На сцене Александринского театра (своей до сих пор у него нет) Борис Эйфман выпустил премьеру, взяв за основу энциклопедию русской жизни - роман Пушкина в стихах «Евгений Онегин».
Балет «Онегинъ. Online» поставлен с новым техническим арсеналом, которым укрепил хореографа городской комитет по культуре. Потому главной новостью премьеры и была демонстрация новых возможностей. Точнее, свет – то кровавая, то мертвенно-зеленая заливка – не новость. Новость - теленарезка (по аналогии с привычной музыкальной), отправляющая зрителя заодно с Онегиным и Ко во времена августовского путча. Получился пикантный бутерброд из путча, «Лебединого озера», лиц в роли ликов┘
Но по-прежнему декорации, костюмы, бутафория, даже «роскошь» компьютерных эффектов – экономны. Потому – лаконичны. Как у Бунина: «в стиле бедности». (Да, до Бунина Эйфман еще не добрался.
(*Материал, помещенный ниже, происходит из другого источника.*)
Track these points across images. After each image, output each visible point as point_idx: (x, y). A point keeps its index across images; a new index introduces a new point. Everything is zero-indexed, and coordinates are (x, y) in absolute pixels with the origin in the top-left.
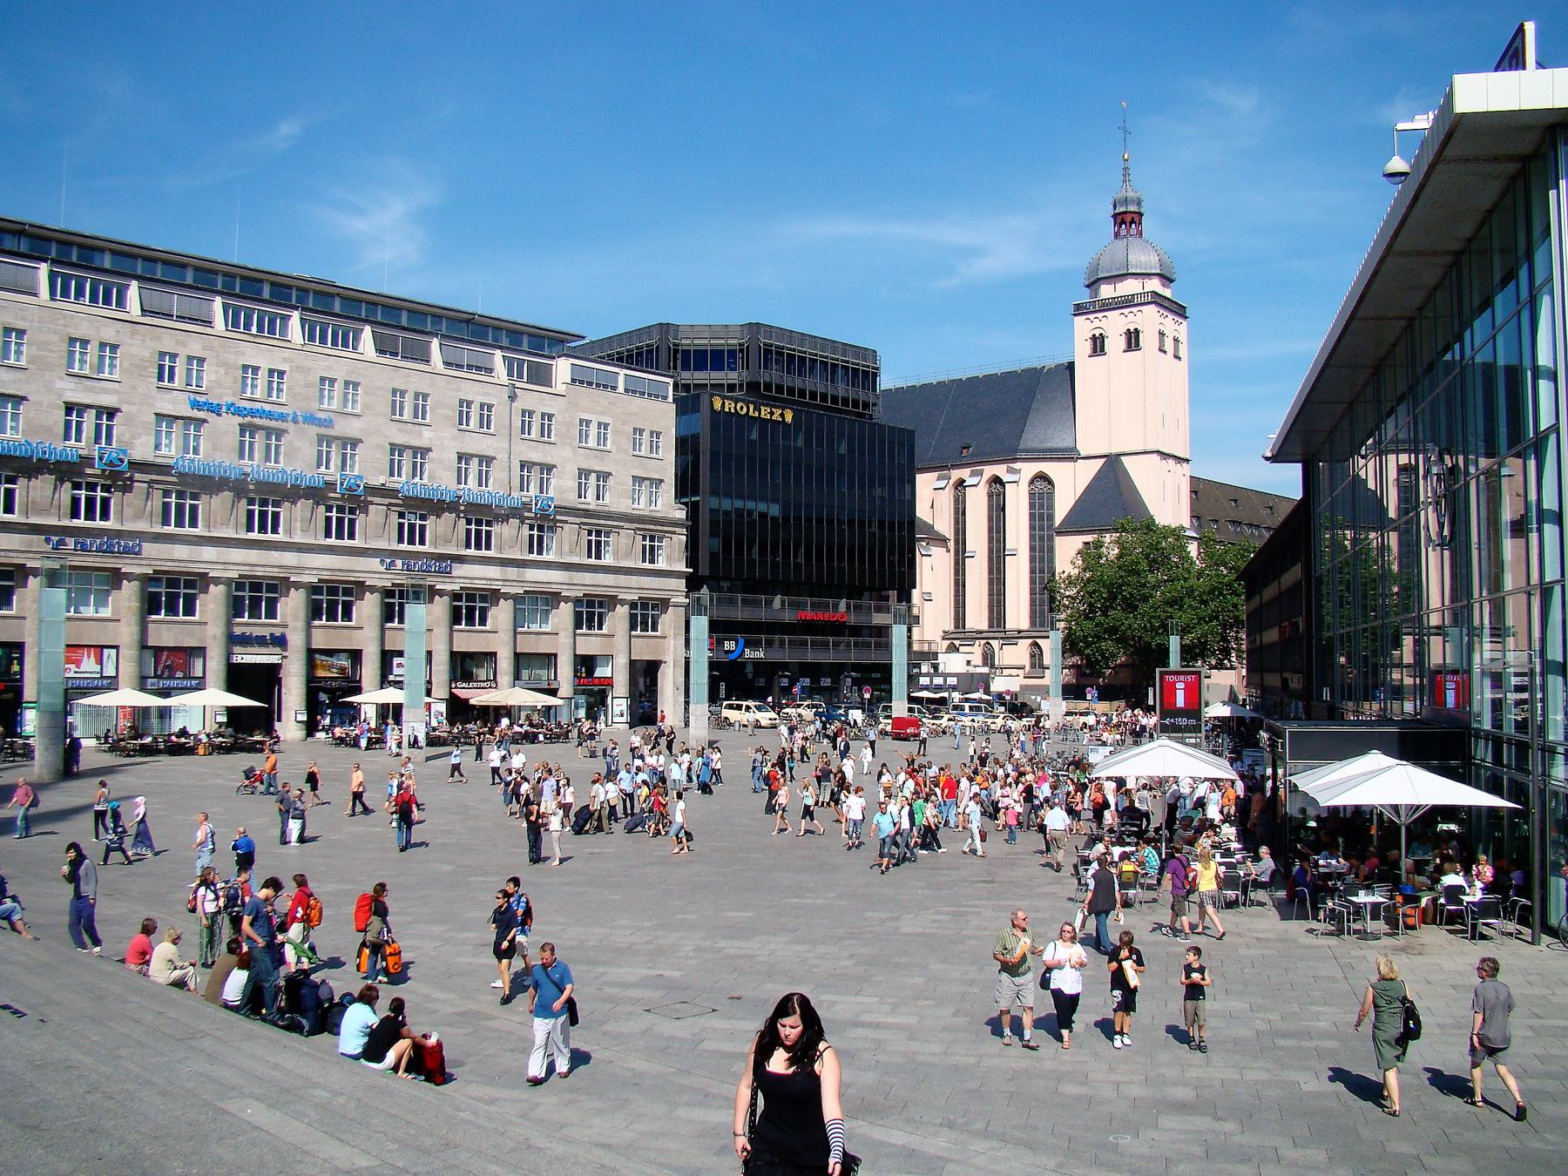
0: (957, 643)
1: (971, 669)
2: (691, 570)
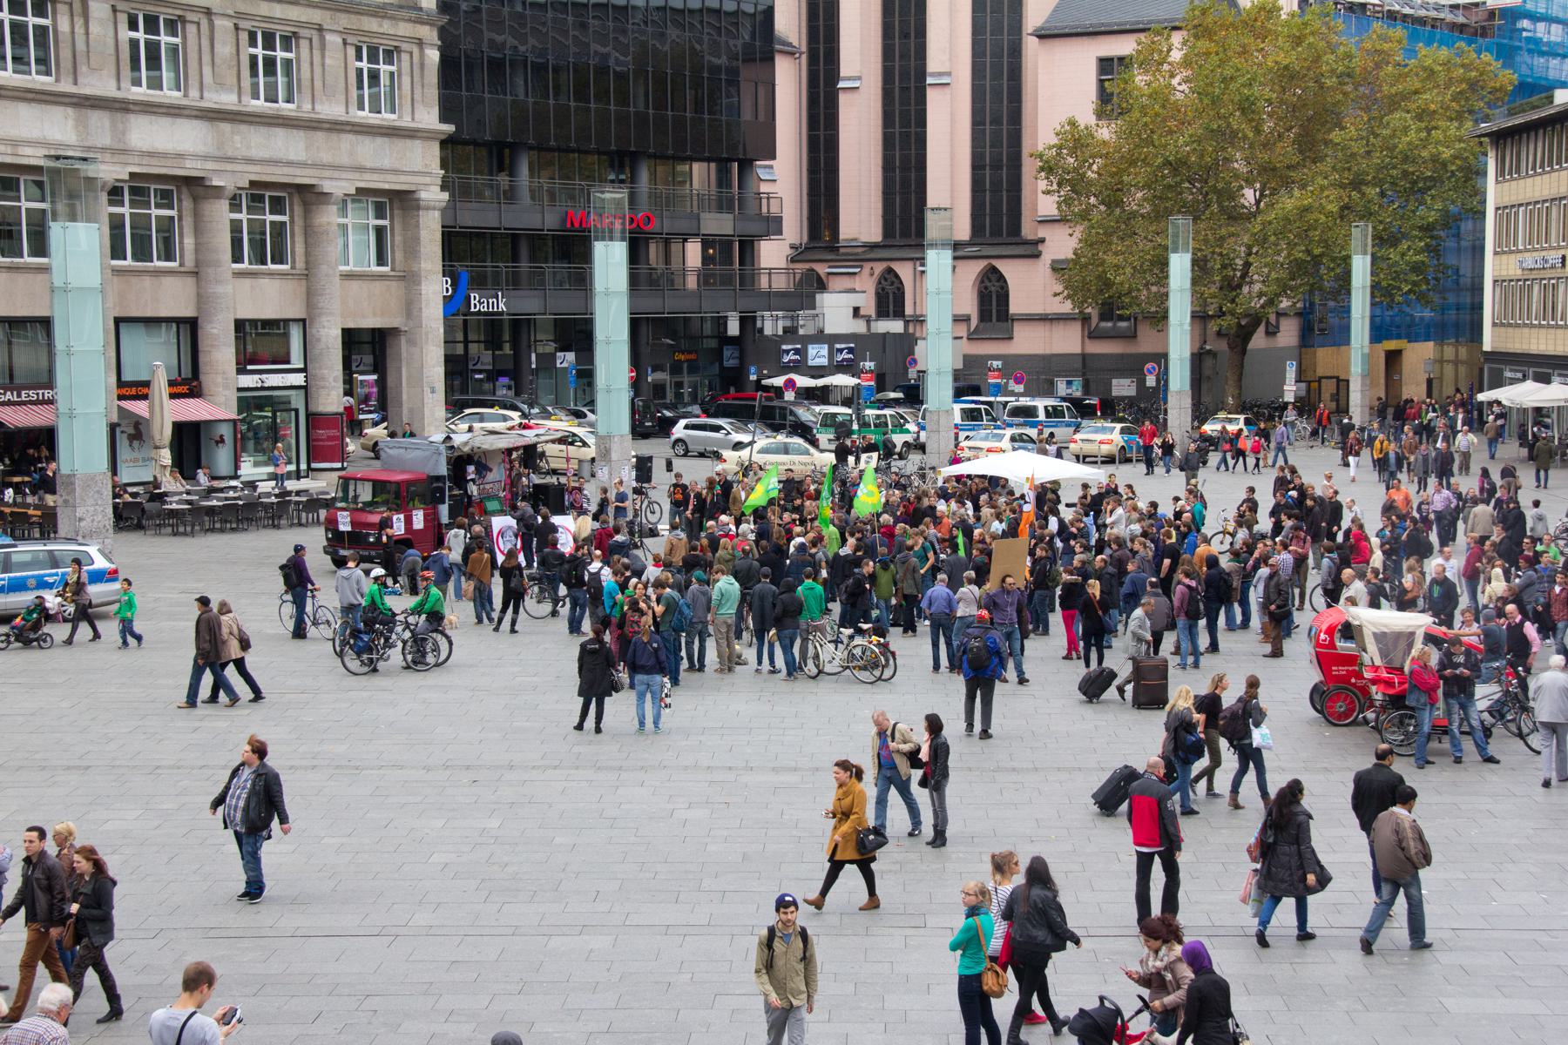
0: (822, 269)
1: (859, 327)
2: (450, 128)
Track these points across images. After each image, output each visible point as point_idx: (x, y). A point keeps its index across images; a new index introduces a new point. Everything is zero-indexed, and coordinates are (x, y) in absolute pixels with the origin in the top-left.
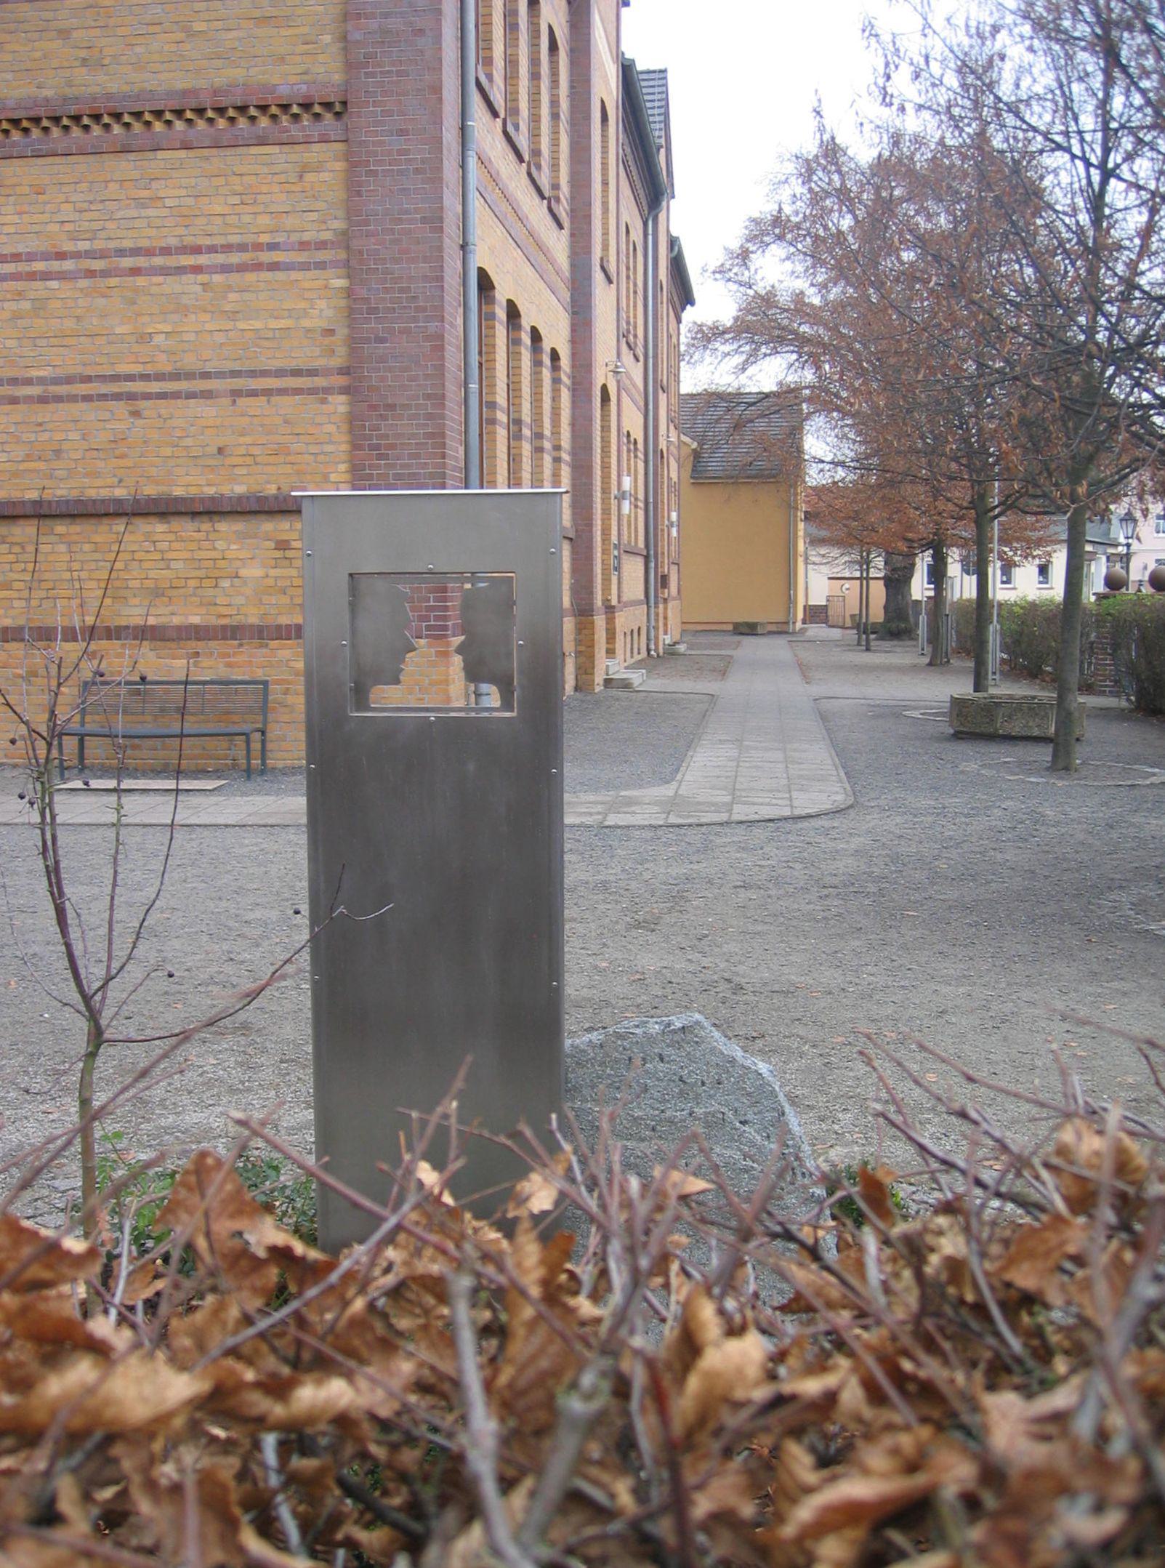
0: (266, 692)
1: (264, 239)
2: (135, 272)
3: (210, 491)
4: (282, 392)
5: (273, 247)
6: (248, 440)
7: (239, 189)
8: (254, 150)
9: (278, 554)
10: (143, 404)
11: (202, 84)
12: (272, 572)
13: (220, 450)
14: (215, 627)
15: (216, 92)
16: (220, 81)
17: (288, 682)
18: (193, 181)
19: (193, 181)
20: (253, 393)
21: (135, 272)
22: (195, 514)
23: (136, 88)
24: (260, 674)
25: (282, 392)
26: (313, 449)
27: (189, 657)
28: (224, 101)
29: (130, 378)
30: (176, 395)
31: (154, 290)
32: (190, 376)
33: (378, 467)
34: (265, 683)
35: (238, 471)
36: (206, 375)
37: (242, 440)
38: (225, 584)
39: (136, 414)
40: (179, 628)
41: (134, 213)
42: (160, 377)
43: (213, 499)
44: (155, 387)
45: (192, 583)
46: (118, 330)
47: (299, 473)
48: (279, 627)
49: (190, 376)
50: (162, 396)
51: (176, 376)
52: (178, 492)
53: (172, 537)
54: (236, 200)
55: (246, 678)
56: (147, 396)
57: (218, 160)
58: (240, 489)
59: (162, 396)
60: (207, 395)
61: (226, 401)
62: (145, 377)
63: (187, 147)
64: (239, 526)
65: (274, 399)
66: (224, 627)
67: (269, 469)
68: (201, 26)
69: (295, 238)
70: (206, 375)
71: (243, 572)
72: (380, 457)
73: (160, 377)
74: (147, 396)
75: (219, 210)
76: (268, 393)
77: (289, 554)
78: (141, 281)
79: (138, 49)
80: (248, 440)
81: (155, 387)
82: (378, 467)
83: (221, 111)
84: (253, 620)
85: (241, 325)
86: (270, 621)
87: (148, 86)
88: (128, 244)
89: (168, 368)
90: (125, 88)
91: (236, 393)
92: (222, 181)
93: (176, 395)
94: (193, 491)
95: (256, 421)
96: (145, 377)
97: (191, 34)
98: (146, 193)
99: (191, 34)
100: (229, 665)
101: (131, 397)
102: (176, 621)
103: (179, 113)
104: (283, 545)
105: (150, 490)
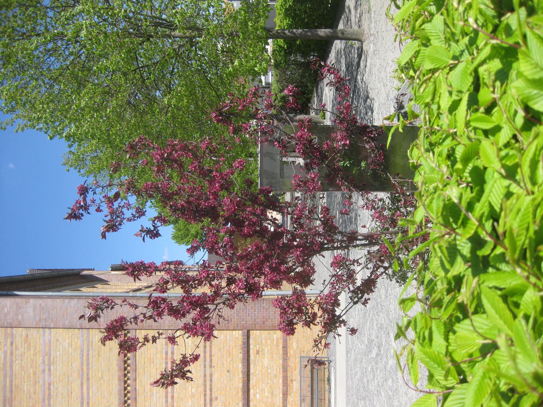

В какие-нибудь очень темные аллеи, с Рахманиновым, к примеру, пополам с «Аквариумом»). В «Онегине» Эйфман соригинальничал: отказался от музыки из оперы. Но не от своих принципов музыкального коктейля. Плюс письмо Татьяны – чтение текста (на русском).
Смена времени действия потребовала сменить гардероб. Онегин – олигарх, Ленский диссидент в варианте рок-музыканта, Гремин - слепой киллер (привет, «Слепая ярость»). Девочки на дискотеке. Демократичное отсутствие пуантов. Вместо дуэли – ресторанная поножовщина. Хотя огнестрела в «лихие девяностые» было поболе ножевых. Малиновое досталось Онегину – пиджак, заодно рубашка и брюки. Татьяне «деревенской» - косички, платье с рукавчиками-фонариками, в редкий, мелкий горошек. Вышла история примерно о том, как олигарх в пьяной драке зарезал приятеля, потом полюбил и раскаялся. И получил (в мечтах) воздаяние (короче, кто с ножом - от ножа).
В остальном спектакль - как всегда у Эйфмана. Та же хореография, те же движения (набор сокращается: кризис). Танцуют все так же строем. Толпы кордебалета энергично маршируют туда-сюда по сцене и навстречу друг другу. Так же энергично размахивают руками: массы в динамике. Собираются в волны, перемещающие главных героев (ну вот, к примеру, как в «Ромео и Джульетте» Донеллана -Поклитару; только там «мальчик бегает по улицам с длинным ножиком» понятно, отчего).
Героиня кукольно ломается – один к одному «Красная Жизель». Скромность, разумеется, обозначают завернутые ноги. А эмоции в общении – это повисеть на партнере. Герой общается с героиней, распластывая ее с раздвинутыми ногами и монументально застывая – это тоже есть в любом балете Эйфмана. И неважно, кто исполнитель: Кузьмина, Арбузова, Абашова. Галичанин, Ананян, Габышев. Они, конечно, выкладываются на полную. Но даже если актер вывернется от усердия наизнанку, хореографию он не заменит.
Судьба премьеры традиционна. Минимальный показ в Петербурге (в этот раз всего один спектакль), обеспечивающий ажиотаж. Потом – гастроли. И к лету – еще пара спектаклей дома. Под аккомпанемент жалоб на отсутствие собственной сцены. А вот построят и вправду Дворец танца – как, интересно, будет наполняться репертуар? На деле не так много любителей смотреть одно и то же.
Прием осовременивать классику выигрышен. Вывезет. Особенно за рубежом, где коктейль российской классической культуры с современными реалиями еще не приелся. Эйфман начинался ориентацией «на молодежную аудиторию». Теперь «разговаривать» на сленге становится все сложнее, получается взаимопонимание примерно как в «Аншлаге»: как дела, дед? – да вот, ногу свело! – я тоже от них тащусь. Но главный прокол – в городе, который всеми силами пытается забыть о своем титуле криминальной столицы, ставить балет о беспределе. Даже под прикрытием «нашего всего».